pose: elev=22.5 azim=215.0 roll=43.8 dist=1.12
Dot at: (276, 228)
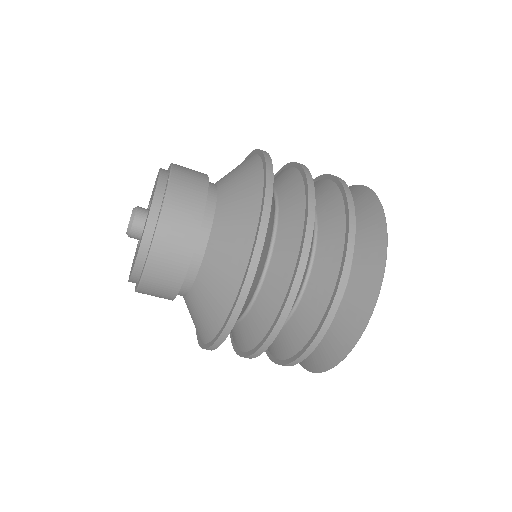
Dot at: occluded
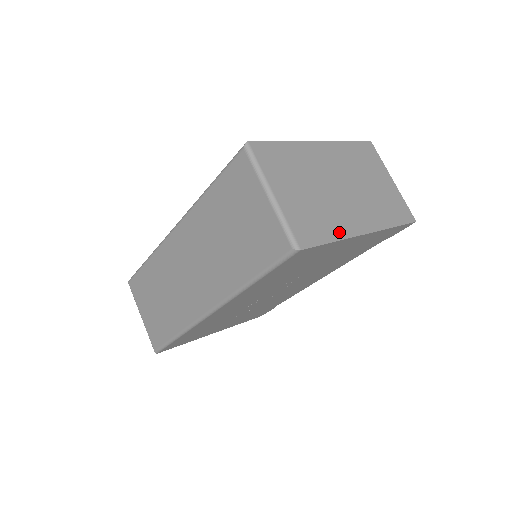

==

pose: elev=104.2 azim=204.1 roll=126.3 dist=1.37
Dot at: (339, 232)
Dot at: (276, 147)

*Given task*. Rewrite the lines from the one containing "pose: elev=22.5 azim=215.0" up to and including the one containing "Dot at: occluded", changing "roll" to "tilt" and leaving everything else unchanged. Leave the pictures out of your answer.

*Answer below*.
pose: elev=22.5 azim=215.0 tilt=43.8 dist=1.12
Dot at: (276, 228)
Dot at: occluded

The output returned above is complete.